Mamma Money: Redesigning cross-border transfers for migrant workers in Southern Africa

+25%

Successful registrations after onboarding redesign

−40%

Drop-off during KYC verification

↑ NPS

Among mobile-first users post-launch

Role

Lead Product Designer

Duration

1 year

Scope

Research · IA · UI · Testing

The problem


Mamma Money helps migrant workers in South Africa send money home to Zimbabwe, Malawi, and Mozambique. The product was growing — but almost entirely through agent networks. Self-service onboarding was broken, and users were dropping out before completing a single transfer.

I was brought in to own the full design process: understand why people were leaving, and redesign the experience from registration through to transfer completion.
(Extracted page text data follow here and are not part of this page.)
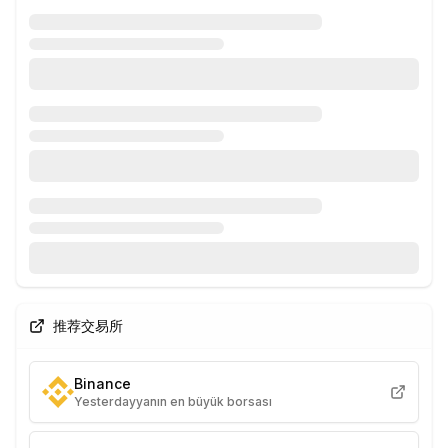
推荐交易所
Binance
Yesterdayyanın en büyük borsası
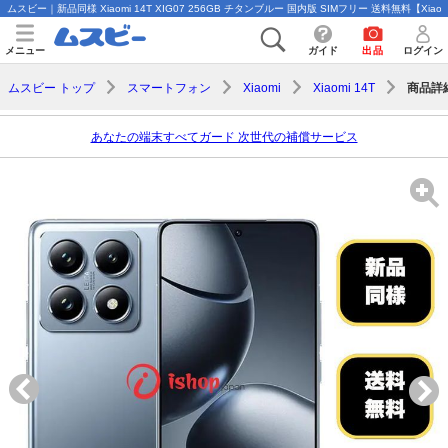
ムスビー｜新品同様 Xiaomi 14T XIG07 256GB チタンブルー 国内版 SIMフリー 送料無料【Xiaomi 1
メニュー
ガイド
出品
ログイン
商品詳
ムスビー トップ
スマートフォン
Xiaomi
Xiaomi 14T
あなたの端末すべてガード 次世代の補償サービス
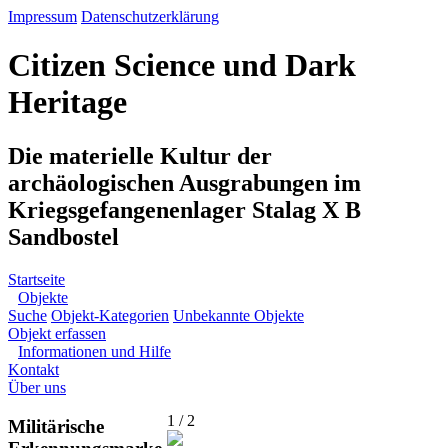
Impressum
Datenschutzerklärung
Citizen Science und Dark
Heritage
Die materielle Kultur der
archäologischen Ausgrabungen im
Kriegsgefangenenlager Stalag X B
Sandbostel
Startseite
Objekte
Suche
Objekt-Kategorien
Unbekannte Objekte
Objekt erfassen
Informationen und Hilfe
Kontakt
Über uns
1 / 2
Militärische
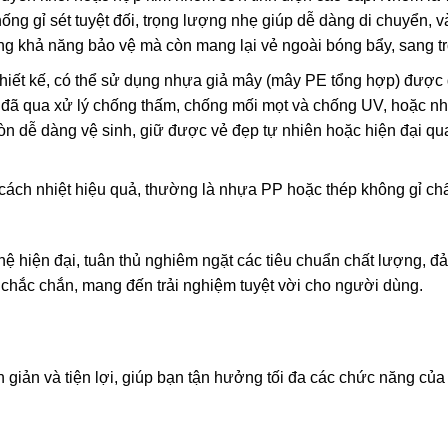
hống gỉ sét tuyệt đối, trọng lượng nhẹ giúp dễ dàng di chuyển, 
ờng khả năng bảo vệ mà còn mang lại vẻ ngoài bóng bẩy, sang t
hiết kế, có thể sử dụng nhựa giả mây (mây PE tổng hợp) được 
ia đã qua xử lý chống thấm, chống mối mọt và chống UV, hoặc 
còn dễ dàng vệ sinh, giữ được vẻ đẹp tự nhiên hoặc hiện đại qu
 cách nhiệt hiệu quả, thường là nhựa PP hoặc thép không gỉ ch
 hiện đại, tuân thủ nghiêm ngặt các tiêu chuẩn chất lượng, đ
à chắc chắn, mang đến trải nghiệm tuyệt vời cho người dùng.
n giản và tiện lợi, giúp bạn tận hưởng tối đa các chức năng của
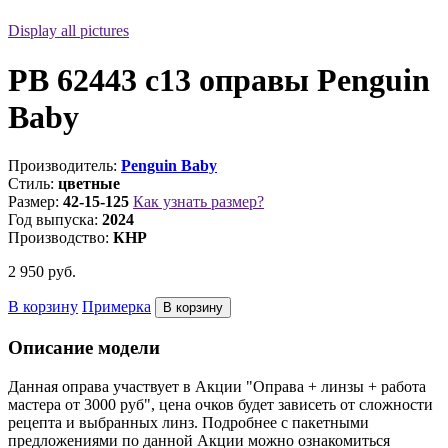
Display all pictures
PB 62443 c13 оправы Penguin
Baby
Производитель:
Penguin Baby
Стиль:
цветные
Размер:
42-15-125
Как узнать размер?
Год выпуска:
2024
Производство:
КНР
2 950
руб.
В корзину
Примерка
Описание модели
Данная оправа участвует в Акции "Оправа + линзы + работа
мастера от 3000 руб", цена очков будет зависеть от сложности
рецепта и выбранных линз. Подробнее с пакетными
предложениями по данной Акции можно ознакомиться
“The app had strong fundamentals. The problem wasn't trust in the product — it was that the interface made people feel like they were doing something wrong.”

What I found in research


I ran ethnographic interviews and field research across three sending corridors, combined with moderated usability testing with first-time users. A few things became clear quickly:

The KYC flow was the biggest culprit. It was presented as a single wall of steps with no indication of progress, no explanation of why documents were needed, and error states that gave users no path forward. For users with lower English literacy or unfamiliar with formal ID verification, it felt opaque and untrustworthy.

Drop-off data confirmed this. The biggest funnel leak wasn't at the payment step — it was at document upload, where users simply abandoned the process entirely.

Key decisions I made


Progressive KYC

I broke a monolithic verification form into four smaller, named stages. Each step explained its purpose in plain language and used real-time validation to prevent silent failures. This was a deliberate push against the compliance team's initial preference for a single form — I had to make the case with usability data that the drop-off cost outweighed the simplicity of a single-page approach.

Simplified navigation IA

The original app had 11 navigable states. I reduced core actions to three: Send, Track, History. Everything else became contextual. This was validated in testing — users completed transfers 30% faster in prototype sessions without prompting.

Designed for low-bandwidth first

I partnered closely with engineering to ensure every screen worked on 2G connections with limited data. This meant stripping out heavy assets, testing on real devices in degraded network conditions, and choosing iconography over imagery throughout the UI.

The outcome


A/B testing of the redesigned onboarding flow showed a 25% lift in completed registrations and a 40% reduction in KYC drop-offs. Mobile-first NPS improved meaningfully in the months following launch.

Beyond the metrics, the research framework I set up — monthly usability sessions with both new and returning users — became a permanent part of Mamma Money's product rhythm. It was the first time the team had a structured feedback loop running continuously.

Best Fintech Startup in Southern Africa — awarded during the period of this redesign

What I'd do differently


I'd push harder for multilingual content earlier. We identified language as a barrier in research but treated it as a phase two problem. In retrospect, even basic localisation of the KYC microcopy into Shona and Chichewa would have moved the numbers further — and I should have made that case more forcefully from the start.